START GIVEN RECORDS
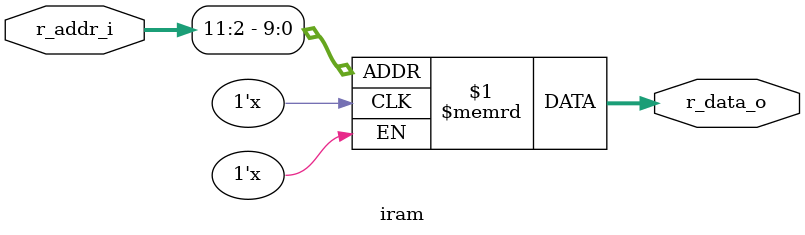
<source format=v>
/*** 
 * Author: Stephen Dai
 * 教程链接：https://blog.csdn.net/weixin_45774715/category_12433521.html
 * FilePath: iram.v
 * Description: 
 * 
 */

module iram #(
    parameter DW        = 32,
    parameter MEM_DEPTH = 1024 //2^10
)
(
    input  [31:0] r_addr_i  ,
    output [31:0] r_data_o
);
    
reg[DW-1:0] mem[0:MEM_DEPTH-1]; 

assign r_data_o = mem[r_addr_i[$clog2(MEM_DEPTH)+1:2]];

endmodule
</source>
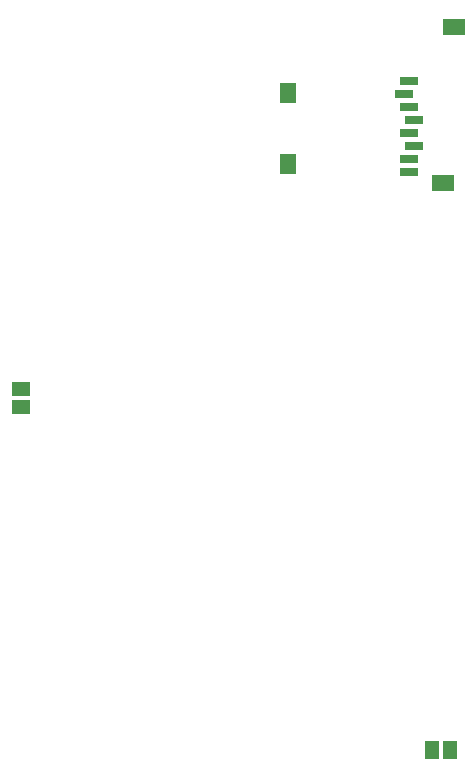
<source format=gtp>
G75*
G70*
%OFA0B0*%
%FSLAX24Y24*%
%IPPOS*%
%LPD*%
%AMOC8*
5,1,8,0,0,1.08239X$1,22.5*
%
%ADD10R,0.0630X0.0460*%
%ADD11R,0.0748X0.0551*%
%ADD12R,0.0551X0.0709*%
%ADD13R,0.0591X0.0276*%
%ADD14R,0.0460X0.0630*%
D10*
X028181Y019288D03*
X028181Y019888D03*
D11*
X042262Y026746D03*
X042616Y031943D03*
D12*
X037104Y029738D03*
X037104Y027376D03*
D13*
X040962Y029699D03*
X041120Y030132D03*
X041120Y029265D03*
X041277Y028832D03*
X041120Y028399D03*
X041277Y027966D03*
X041120Y027533D03*
X041120Y027100D03*
D14*
X041881Y007838D03*
X042481Y007838D03*
M02*

</source>
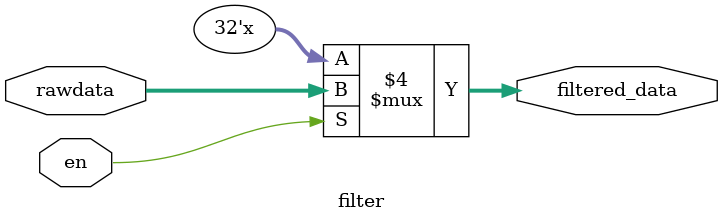
<source format=v>
`timescale 1ns / 1ps
module filter
  (
    input                 en,
    input [31:0]          rawdata,
    output reg [31:0]     filtered_data
  );     
always@(en)
if(en == 1)
    begin
       filtered_data = rawdata;
    end
 else 
    begin
       filtered_data = 32'bz;
    end
endmodule

</source>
END GIVEN RECORDS
§ WORK TO COMPLETE
In the answer, the lines from the one containing "X041120Y030132D03*" to the end of the records above must be written out exactly, both ends included; the pictures must not appear.

§ SOLUTION BELOW
X041120Y030132D03*
X041120Y029265D03*
X041277Y028832D03*
X041120Y028399D03*
X041277Y027966D03*
X041120Y027533D03*
X041120Y027100D03*
D14*
X041881Y007838D03*
X042481Y007838D03*
M02*

</source>
<source format=v>
`timescale 1ns / 1ps
module filter
  (
    input                 en,
    input [31:0]          rawdata,
    output reg [31:0]     filtered_data
  );     
always@(en)
if(en == 1)
    begin
       filtered_data = rawdata;
    end
 else 
    begin
       filtered_data = 32'bz;
    end
endmodule

</source>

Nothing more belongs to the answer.